Wir können uns in der Passionszeit diesem Gedanken, wenn Sie so wollen, widmen: Ja, das gehört auch zu mir, dass ich falsch handle und vielleicht auch manchmal falsch bin. Ja, das gehört auch zu mir, dass ich das Gute will und das Böse bewirke. Das Lied sagt nun: „O, du Mensch, beweine das ruhig! Sei darüber traurig.“ Wir können uns in diesen Tagen der Passion Jesu darin üben, zu beweinen, wie wir sind. Wir halten inne. Wir können dadurch Reue empfinden. Wir bleiben an dem, was uns grämt und klein macht, oder wir bemerken, dass wir andere Menschen grämen und klein machen.

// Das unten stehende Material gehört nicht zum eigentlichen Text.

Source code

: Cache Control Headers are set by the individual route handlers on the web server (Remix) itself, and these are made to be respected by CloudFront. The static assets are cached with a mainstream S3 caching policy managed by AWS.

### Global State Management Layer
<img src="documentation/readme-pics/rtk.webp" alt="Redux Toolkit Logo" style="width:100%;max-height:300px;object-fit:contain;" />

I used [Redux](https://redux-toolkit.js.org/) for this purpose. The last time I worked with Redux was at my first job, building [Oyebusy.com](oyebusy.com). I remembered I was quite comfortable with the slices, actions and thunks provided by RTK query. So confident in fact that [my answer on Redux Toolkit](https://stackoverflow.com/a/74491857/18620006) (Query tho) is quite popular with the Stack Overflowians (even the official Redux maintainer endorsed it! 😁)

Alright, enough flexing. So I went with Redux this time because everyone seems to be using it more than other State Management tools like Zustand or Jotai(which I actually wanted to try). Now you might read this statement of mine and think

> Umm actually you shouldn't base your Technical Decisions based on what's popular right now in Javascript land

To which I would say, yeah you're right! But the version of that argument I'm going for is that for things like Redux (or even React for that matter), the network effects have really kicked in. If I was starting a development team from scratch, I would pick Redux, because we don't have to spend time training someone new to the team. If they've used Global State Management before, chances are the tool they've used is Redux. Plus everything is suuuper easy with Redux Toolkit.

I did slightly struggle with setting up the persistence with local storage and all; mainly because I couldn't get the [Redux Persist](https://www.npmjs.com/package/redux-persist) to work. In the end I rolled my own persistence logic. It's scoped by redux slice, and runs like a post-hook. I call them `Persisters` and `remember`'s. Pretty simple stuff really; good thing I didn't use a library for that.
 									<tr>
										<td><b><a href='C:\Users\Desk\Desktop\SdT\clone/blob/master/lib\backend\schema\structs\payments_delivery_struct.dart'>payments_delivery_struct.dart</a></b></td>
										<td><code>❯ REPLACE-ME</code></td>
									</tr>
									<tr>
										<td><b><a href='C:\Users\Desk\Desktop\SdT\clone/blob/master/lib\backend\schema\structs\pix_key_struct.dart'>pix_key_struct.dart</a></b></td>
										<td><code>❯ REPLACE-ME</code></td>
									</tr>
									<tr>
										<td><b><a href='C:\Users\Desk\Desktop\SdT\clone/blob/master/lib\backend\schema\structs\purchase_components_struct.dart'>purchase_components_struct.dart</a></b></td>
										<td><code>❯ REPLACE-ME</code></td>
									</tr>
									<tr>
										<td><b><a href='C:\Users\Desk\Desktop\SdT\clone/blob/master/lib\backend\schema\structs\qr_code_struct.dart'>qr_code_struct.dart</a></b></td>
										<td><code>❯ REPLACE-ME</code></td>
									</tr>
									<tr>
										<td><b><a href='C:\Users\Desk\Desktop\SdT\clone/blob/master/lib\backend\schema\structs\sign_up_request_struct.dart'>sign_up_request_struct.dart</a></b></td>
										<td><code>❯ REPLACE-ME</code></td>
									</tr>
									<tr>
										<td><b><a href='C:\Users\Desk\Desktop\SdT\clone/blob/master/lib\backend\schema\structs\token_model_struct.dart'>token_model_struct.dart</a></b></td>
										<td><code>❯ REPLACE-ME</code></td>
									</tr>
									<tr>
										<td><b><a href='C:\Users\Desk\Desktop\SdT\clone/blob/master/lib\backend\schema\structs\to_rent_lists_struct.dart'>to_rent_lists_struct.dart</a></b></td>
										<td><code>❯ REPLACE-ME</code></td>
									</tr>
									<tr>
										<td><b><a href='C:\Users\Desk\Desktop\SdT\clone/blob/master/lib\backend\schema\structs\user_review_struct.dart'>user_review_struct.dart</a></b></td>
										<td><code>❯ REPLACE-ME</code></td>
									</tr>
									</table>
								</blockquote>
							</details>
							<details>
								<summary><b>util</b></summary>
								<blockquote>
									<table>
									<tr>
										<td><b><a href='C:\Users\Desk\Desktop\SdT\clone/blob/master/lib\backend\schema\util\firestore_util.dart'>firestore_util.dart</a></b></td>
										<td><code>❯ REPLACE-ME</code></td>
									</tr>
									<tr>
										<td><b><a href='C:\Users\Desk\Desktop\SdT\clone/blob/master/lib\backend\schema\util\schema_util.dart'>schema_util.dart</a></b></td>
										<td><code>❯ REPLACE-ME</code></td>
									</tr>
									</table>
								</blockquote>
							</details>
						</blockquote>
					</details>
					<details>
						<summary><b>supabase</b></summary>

„O Mensch, beweine doch einen Augenblick lang wie du bist!“ Die Passionszeit regt uns dazu an, an diesem Gedanken zu bleiben. Ich kann ruhig mal beweinen, wie ich bin. Es tut gut, meiner Seele nachzuspüren. Schaue ich auf das Leben von Jesus Christus, dann kann ich mich selber besser verstehen. Jetzt, in der Passionszeit in nicht leichter Weise. Es geht um ernste Themen. Aber indem ich dies „beweine“, werde ich aufmerksamer, ja geläuterter. Aus dem Innehalten kann Reue erwachsen, aus dem Beweinen wird Freude, dass ich ja eine Chance zum guten Leben habe; aus dem Erschrecken wird ein Erwachen hin zur Freude.